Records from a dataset

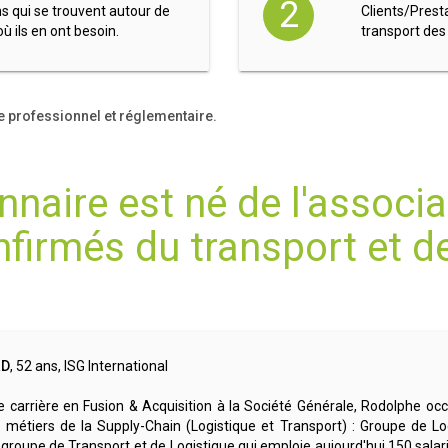
2
ns qui se trouvent autour de
Clients/Prest
ù ils en ont besoin.
transport des
e professionnel et réglementaire.
nnaire est né de l'associa
irmés du transport et de 
RD
, 52 ans, ISG International
 carrière en Fusion & Acquisition à la Société Générale, Rodolphe o
s métiers de la Supply-Chain (Logistique et Transport) : Groupe de Lo
groupe de Transport et de Logistique qui emploie aujourd'hui 150 salar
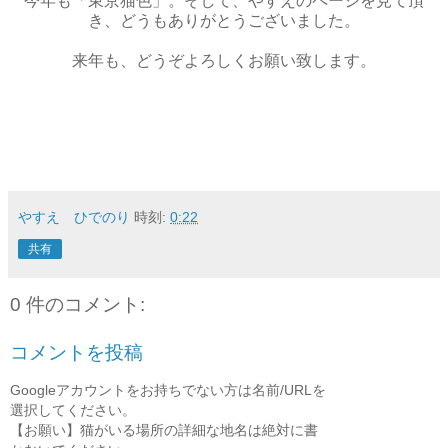
今年も「東京猫色」。そして、やすえのページを見て頂
き、どうもありがとうございました。
来年も、どうぞよろしくお願い致します。
やすえ ひでのり
時刻:
0:22
共有
0 件のコメント:
コメントを投稿
Googleアカウントをお持ちでない方は名前/URLを
選択してください。
【お願い】猫がいる場所の詳細な地名は絶対に書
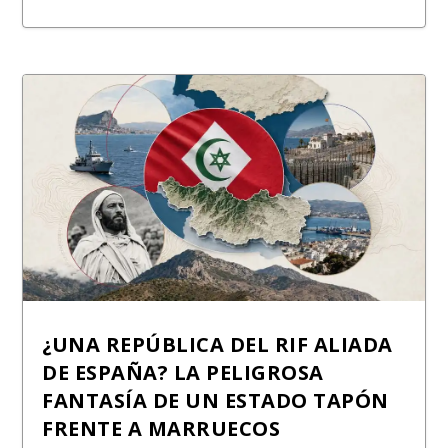
¿UNA REPÚBLICA DEL RIF ALIADA
DE ESPAÑA? LA PELIGROSA
FANTASÍA DE UN ESTADO TAPÓN
FRENTE A MARRUECOS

### Your objective
Put every line of the data above into a JSON list of strings, one string per line and with blank lines left out. Leave the pictures out of your answer.

### Exercise response
[
  "2",
  "ns qui se trouvent autour de",
  "Clients/Prest",
  "ù ils en ont besoin.",
  "transport des",
  "e professionnel et réglementaire.",
  "nnaire est né de l'associa",
  "irmés du transport et de ",
  "RD",
  ", 52 ans, ISG International",
  " carrière en Fusion & Acquisition à la Société Générale, Rodolphe o",
  "s métiers de la Supply-Chain (Logistique et Transport) : Groupe de Lo",
  "groupe de Transport et de Logistique qui emploie aujourd'hui 150 salar",
  "今年も「東京猫色」。そして、やすえのページを見て頂",
  "き、どうもありがとうございました。",
  "来年も、どうぞよろしくお願い致します。",
  "やすえ ひでのり",
  "時刻:",
  "0:22",
  "共有",
  "0 件のコメント:",
  "コメントを投稿",
  "Googleアカウントをお持ちでない方は名前/URLを",
  "選択してください。",
  "【お願い】猫がいる場所の詳細な地名は絶対に書",
  "¿UNA REPÚBLICA DEL RIF ALIADA",
  "DE ESPAÑA? LA PELIGROSA",
  "FANTASÍA DE UN ESTADO TAPÓN",
  "FRENTE A MARRUECOS"
]